BEGIN

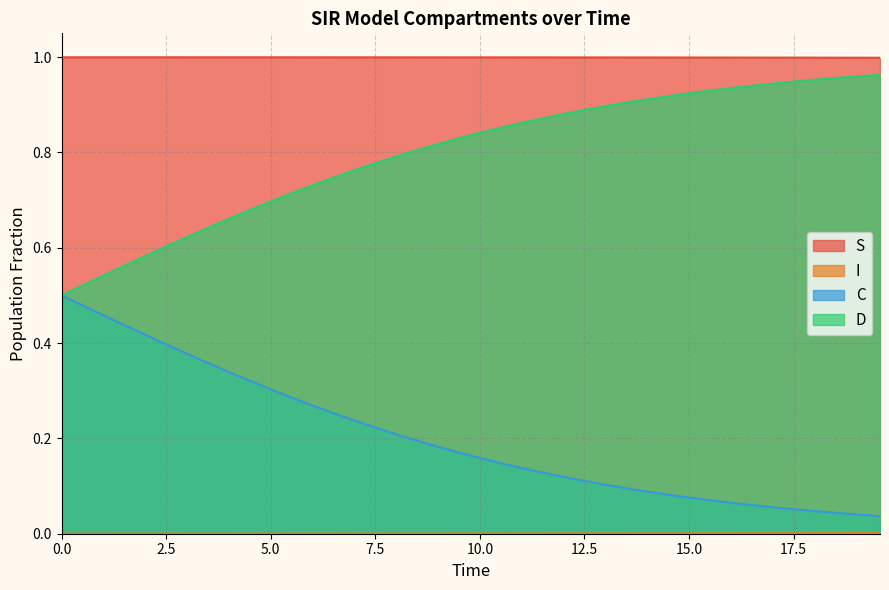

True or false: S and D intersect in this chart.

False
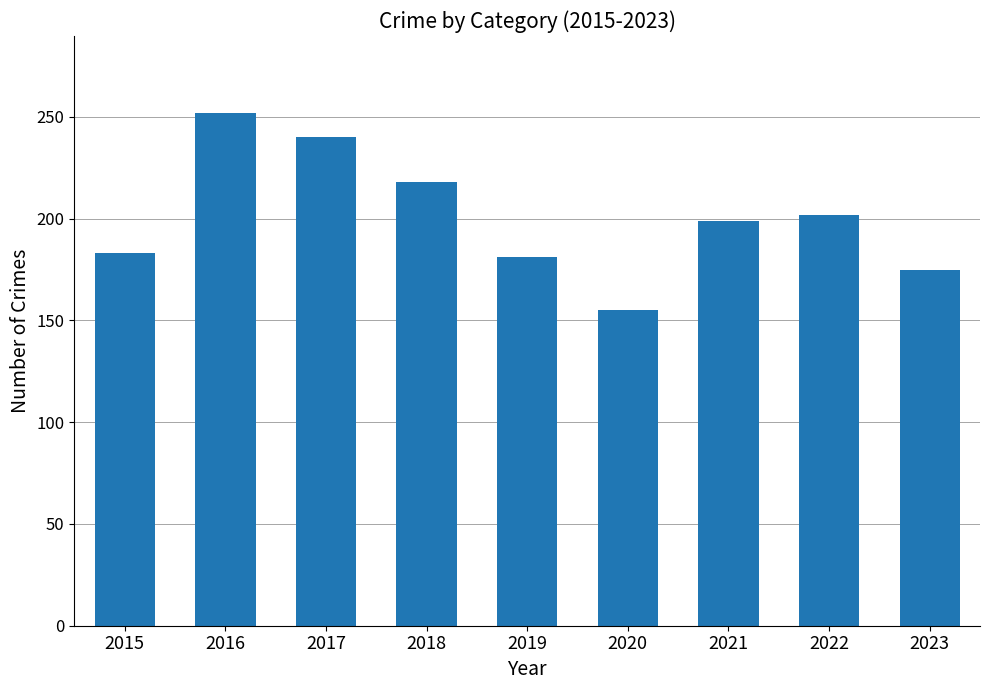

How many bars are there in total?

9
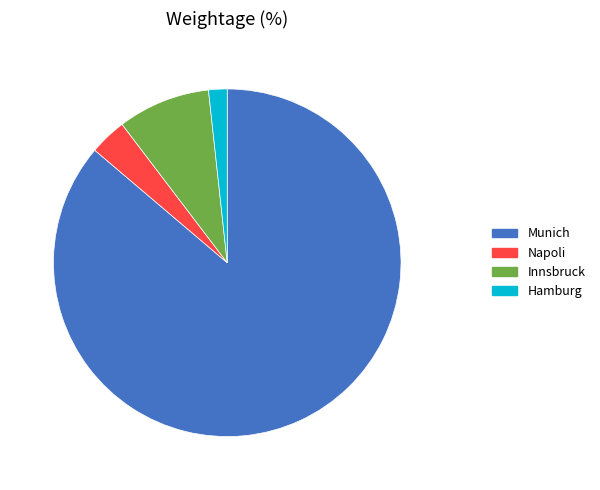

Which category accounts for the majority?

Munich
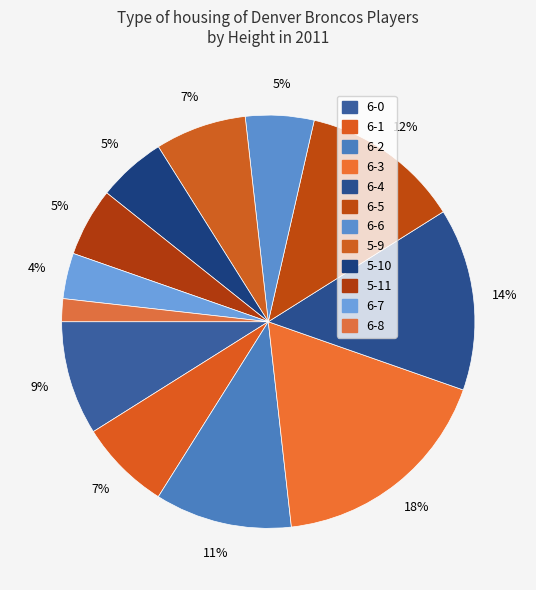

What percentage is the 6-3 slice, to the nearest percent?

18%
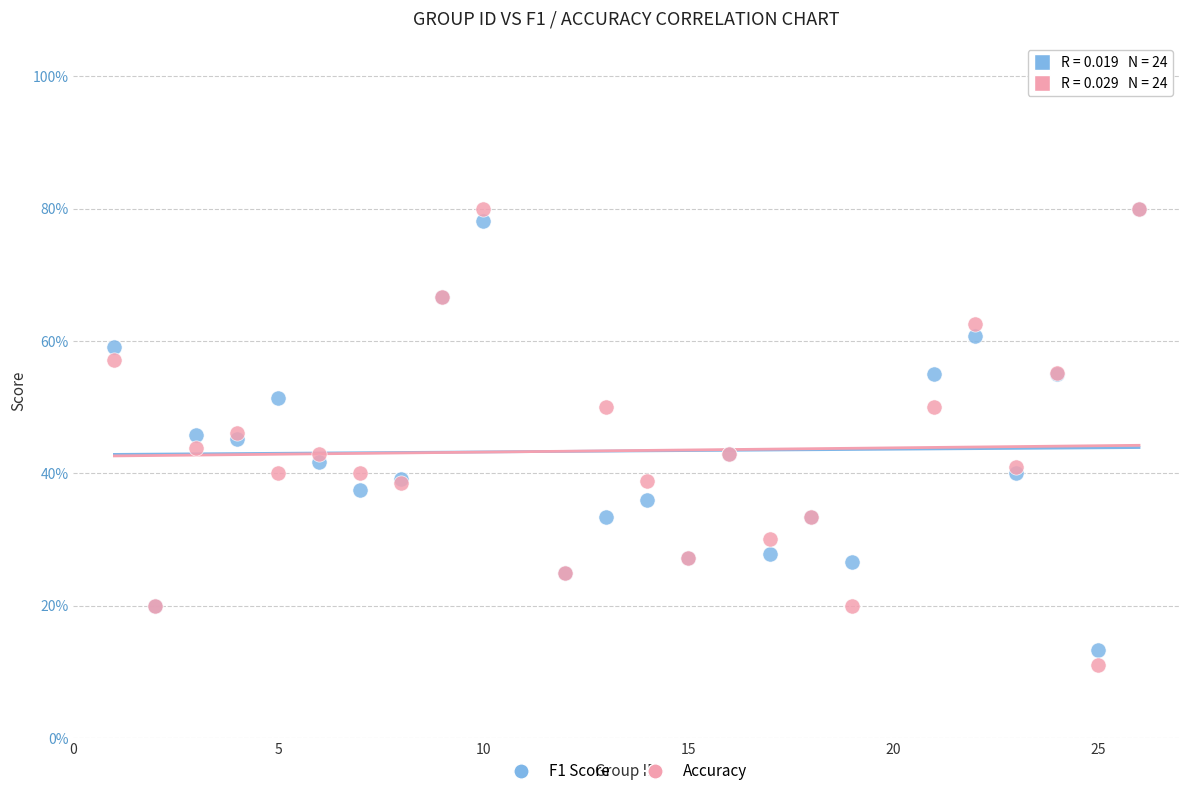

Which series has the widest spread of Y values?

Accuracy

END

# Work instruction
Please swap "category" for "group" throughout the lines above, leaving everything else unchanged. Omit the pictures from your answer.

# Exercise answer
True or false: S and D intersect in this chart.

False

How many bars are there in total?

9

Which group accounts for the majority?

Munich

What percentage is the 6-3 slice, to the nearest percent?

18%

Which series has the widest spread of Y values?

Accuracy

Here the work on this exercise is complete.